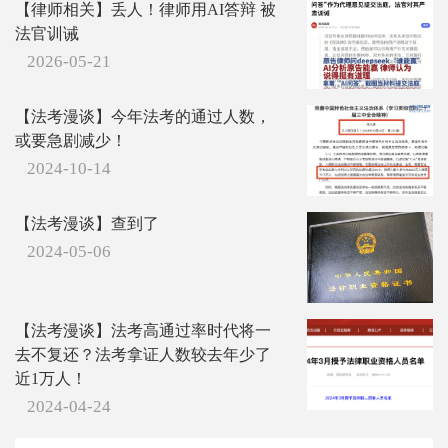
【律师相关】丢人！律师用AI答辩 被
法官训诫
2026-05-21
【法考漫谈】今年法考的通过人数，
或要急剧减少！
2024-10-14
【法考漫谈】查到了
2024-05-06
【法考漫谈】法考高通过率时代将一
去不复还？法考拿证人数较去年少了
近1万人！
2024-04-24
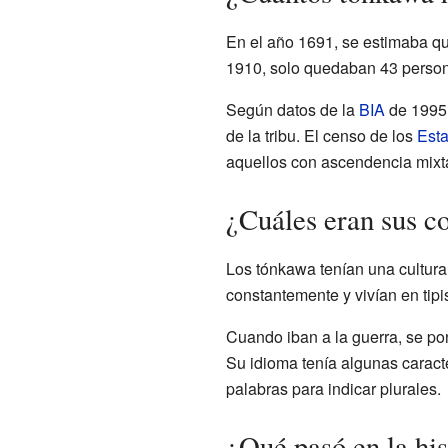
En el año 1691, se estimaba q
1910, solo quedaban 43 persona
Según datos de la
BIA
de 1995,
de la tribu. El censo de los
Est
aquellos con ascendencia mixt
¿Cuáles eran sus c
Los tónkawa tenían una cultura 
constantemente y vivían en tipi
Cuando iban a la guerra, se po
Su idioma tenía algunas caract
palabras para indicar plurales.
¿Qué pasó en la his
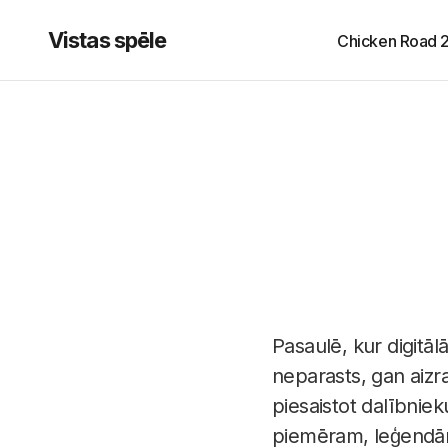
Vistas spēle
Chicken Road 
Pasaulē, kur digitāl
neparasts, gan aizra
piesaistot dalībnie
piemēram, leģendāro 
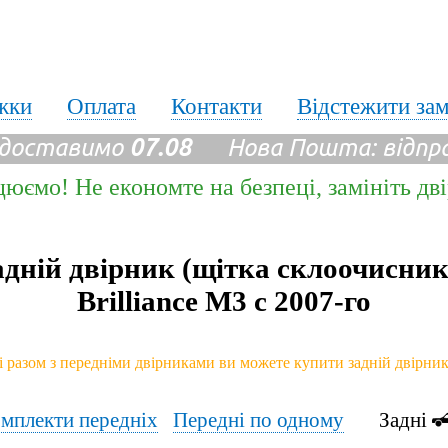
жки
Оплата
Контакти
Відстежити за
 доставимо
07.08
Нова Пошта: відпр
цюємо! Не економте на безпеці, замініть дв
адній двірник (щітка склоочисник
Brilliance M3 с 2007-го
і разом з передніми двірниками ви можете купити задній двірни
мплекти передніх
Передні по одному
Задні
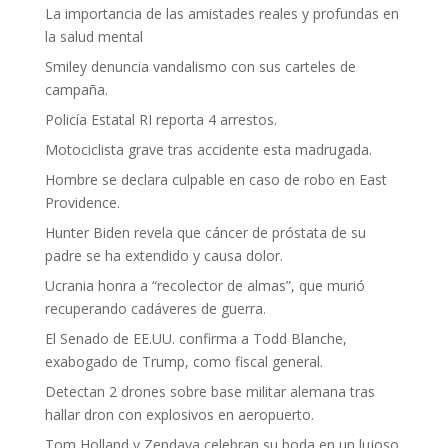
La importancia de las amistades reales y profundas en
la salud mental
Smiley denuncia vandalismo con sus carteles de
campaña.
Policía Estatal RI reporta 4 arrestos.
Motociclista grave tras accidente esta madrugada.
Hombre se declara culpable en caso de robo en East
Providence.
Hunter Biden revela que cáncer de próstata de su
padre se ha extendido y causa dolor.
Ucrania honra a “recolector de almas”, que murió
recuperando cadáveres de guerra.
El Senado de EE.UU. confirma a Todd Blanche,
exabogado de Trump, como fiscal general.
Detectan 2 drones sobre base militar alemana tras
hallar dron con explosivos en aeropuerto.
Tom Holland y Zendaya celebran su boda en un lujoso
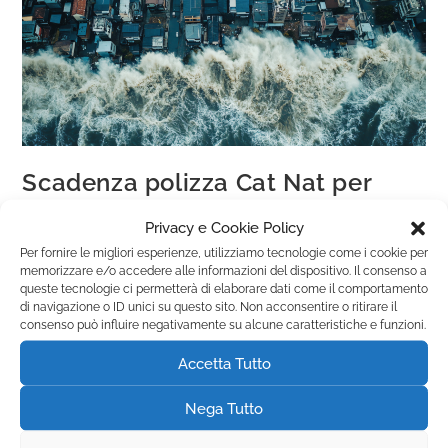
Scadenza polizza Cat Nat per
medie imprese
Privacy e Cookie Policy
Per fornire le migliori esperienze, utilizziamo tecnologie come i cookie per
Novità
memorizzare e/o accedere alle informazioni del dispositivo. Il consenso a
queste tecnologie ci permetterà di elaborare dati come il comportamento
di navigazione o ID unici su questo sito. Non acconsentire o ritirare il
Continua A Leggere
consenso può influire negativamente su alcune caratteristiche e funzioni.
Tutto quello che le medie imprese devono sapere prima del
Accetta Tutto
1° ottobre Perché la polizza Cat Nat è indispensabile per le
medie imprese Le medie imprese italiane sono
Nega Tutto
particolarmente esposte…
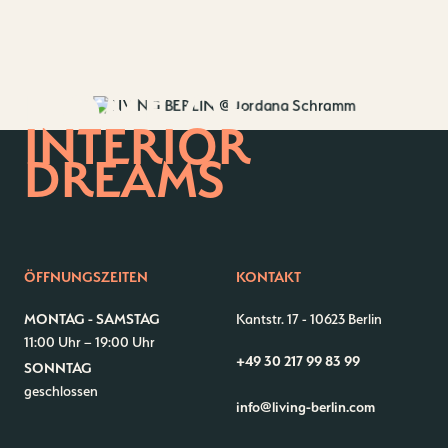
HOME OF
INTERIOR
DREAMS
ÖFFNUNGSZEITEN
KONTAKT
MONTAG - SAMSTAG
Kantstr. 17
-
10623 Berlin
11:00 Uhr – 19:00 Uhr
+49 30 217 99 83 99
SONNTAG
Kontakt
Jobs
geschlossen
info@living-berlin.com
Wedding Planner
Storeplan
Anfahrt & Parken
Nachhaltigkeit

______________________________

PROMPT — Copy out the text read from all the records above with "medie imprese" replaced by "piccole imprese" everywhere it appears, leaving everything else unchanged and omitting the pictures.

RESULT —
【律师相关】丢人！律师用AI答辩 被
法官训诫
2026-05-21
【法考漫谈】今年法考的通过人数，
或要急剧减少！
2024-10-14
【法考漫谈】查到了
2024-05-06
【法考漫谈】法考高通过率时代将一
去不复还？法考拿证人数较去年少了
近1万人！
2024-04-24
En el año 1691, se estimaba q
1910, solo quedaban 43 persona
Según datos de la
BIA
de 1995,
de la tribu. El censo de los
Est
aquellos con ascendencia mixt
¿Cuáles eran sus c
Los tónkawa tenían una cultura 
constantemente y vivían en tipi
Cuando iban a la guerra, se po
Su idioma tenía algunas caract
palabras para indicar plurales.
¿Qué pasó en la his
Vistas spēle
Chicken Road 
Pasaulē, kur digitāl
neparasts, gan aizra
piesaistot dalībnie
piemēram, leģendāro 
жки
Оплата
Контакти
Відстежити за
 доставимо
07.08
Нова Пошта: відпр
цюємо! Не економте на безпеці, замініть дв
адній двірник (щітка склоочисник
Brilliance M3 с 2007-го
і разом з передніми двірниками ви можете купити задній двірни
мплекти передніх
Передні по одному
Задні
La importancia de las amistades reales y profundas en
la salud mental
Smiley denuncia vandalismo con sus carteles de
campaña.
Policía Estatal RI reporta 4 arrestos.
Motociclista grave tras accidente esta madrugada.
Hombre se declara culpable en caso de robo en East
Providence.
Hunter Biden revela que cáncer de próstata de su
padre se ha extendido y causa dolor.
Ucrania honra a “recolector de almas”, que murió
recuperando cadáveres de guerra.
El Senado de EE.UU. confirma a Todd Blanche,
exabogado de Trump, como fiscal general.
Detectan 2 drones sobre base militar alemana tras
hallar dron con explosivos en aeropuerto.
Tom Holland y Zendaya celebran su boda en un lujoso
Scadenza polizza Cat Nat per
piccole imprese
Privacy e Cookie Policy
Per fornire le migliori esperienze, utilizziamo tecnologie come i cookie per
Novità
memorizzare e/o accedere alle informazioni del dispositivo. Il consenso a
queste tecnologie ci permetterà di elaborare dati come il comportamento
di navigazione o ID unici su questo sito. Non acconsentire o ritirare il
Continua A Leggere
consenso può influire negativamente su alcune caratteristiche e funzioni.
Tutto quello che le piccole imprese devono sapere prima del
Accetta Tutto
1° ottobre Perché la polizza Cat Nat è indispensabile per le
piccole imprese Le piccole imprese italiane sono
Nega Tutto
particolarmente esposte…
HOME OF
INTERIOR
DREAMS
ÖFFNUNGSZEITEN
KONTAKT
MONTAG - SAMSTAG
Kantstr. 17
-
10623 Berlin
11:00 Uhr – 19:00 Uhr
+49 30 217 99 83 99
SONNTAG
Kontakt
Jobs
geschlossen
info@living-berlin.com
Wedding Planner
Storeplan
Anfahrt & Parken
Nachhaltigkeit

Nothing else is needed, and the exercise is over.